§ **Task statement**:
Carry on the passage below about dividing the Colorado River's water among the basin states, starting right after its final sentence.

§ **Excerpt**:

------------------------

Cadillac Desert_ The American West and Its Disappearing Water - Marc Reisner [82]
In 1928, after six years of paralysis, Congress took matters into its own hands. It authorized Boulder Dam and the All-American Canal on the condition that at least six of the seven states ratify the compact, and that California limit its annual diversion to 4.4 million acre-feet per year. That implied only 2.8 million for Arizona (Nevada got 300,000 acre-feet), which was less than it wanted. Arizona, as a result, became the one state that refused to ratify, an act of defiance that would muddle things for another thirty-five years. At the time, however, its vote wasn’t needed, and the other states’ ratification led forthwith to the California Limitation Act and, subsequently, to passage of the Boulder Canyon Project Act. All of this appeared to settle matters: the basin could now embark on an orgy of growth the likes of which the West had never seen. And it did settle things, temporarily at least, except for one small matter: the average annual flow of the Colorado River was nowhere near 17.5 million acre-feet.

------------------------

§ **Material provided**:
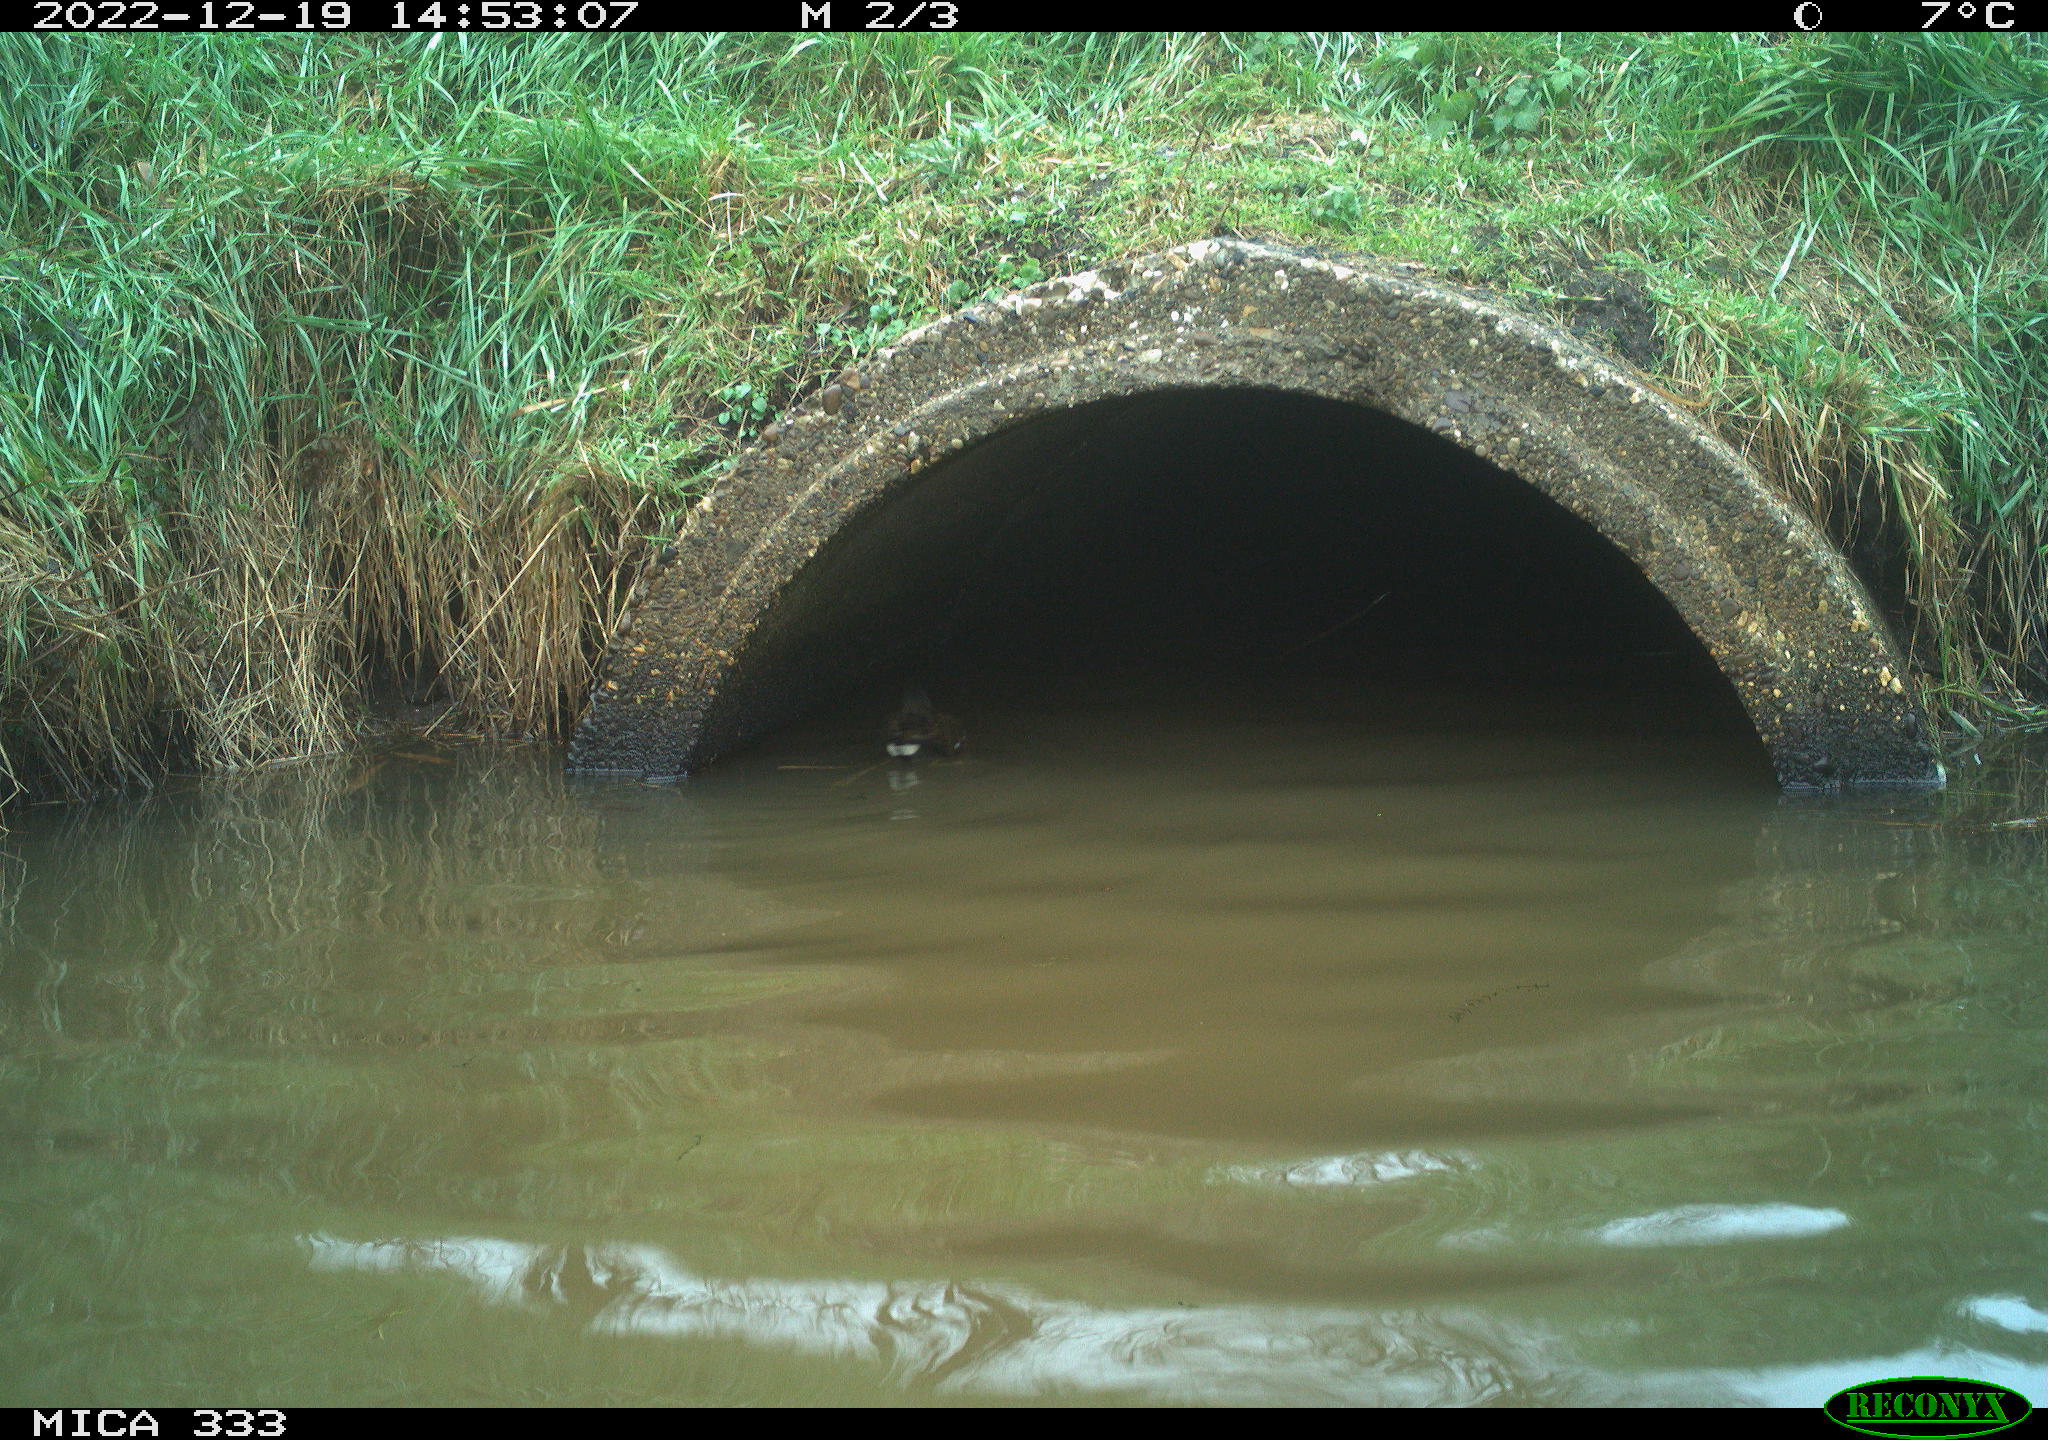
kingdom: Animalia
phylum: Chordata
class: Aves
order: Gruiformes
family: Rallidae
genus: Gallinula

------------------------

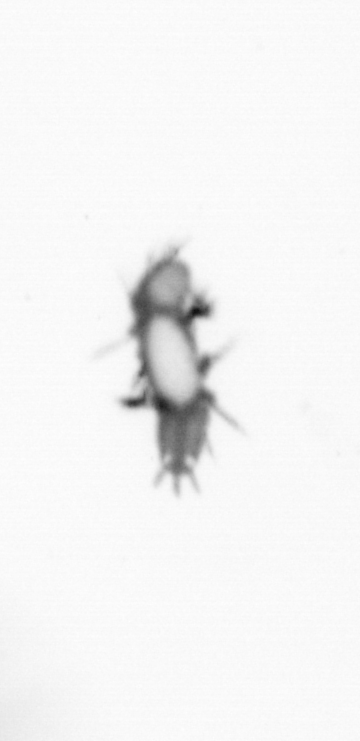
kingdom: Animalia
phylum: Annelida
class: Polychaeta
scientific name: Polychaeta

------------------------

§ **Final result**:
In 1930, the American West had a population of eleven million people, about the population of New York State. Half of the people were in California, by far the most populous and modern of the western states. When Californians traveled, however, they went mainly on dirt roads. The drive from San Francisco to Lake Tahoe, which is now done in three or four hours, was a two-day adventure or ordeal, depending on one’s point of view. The city’s great bridges had not yet been built. San Jose was not yet a city of thirty thousand, Silicon Valley a strong-hold of orchards and roaming mountain lions. In some of the other states, the usual means of locomotion was still a horse and wagon. Electricity and telephones were unknown in most rural communities, and didn’t reach the more remote ones until the 1950s. In the midst of this same depopulated, untrammeled region, however, the engineering wonder of all time was about to rise.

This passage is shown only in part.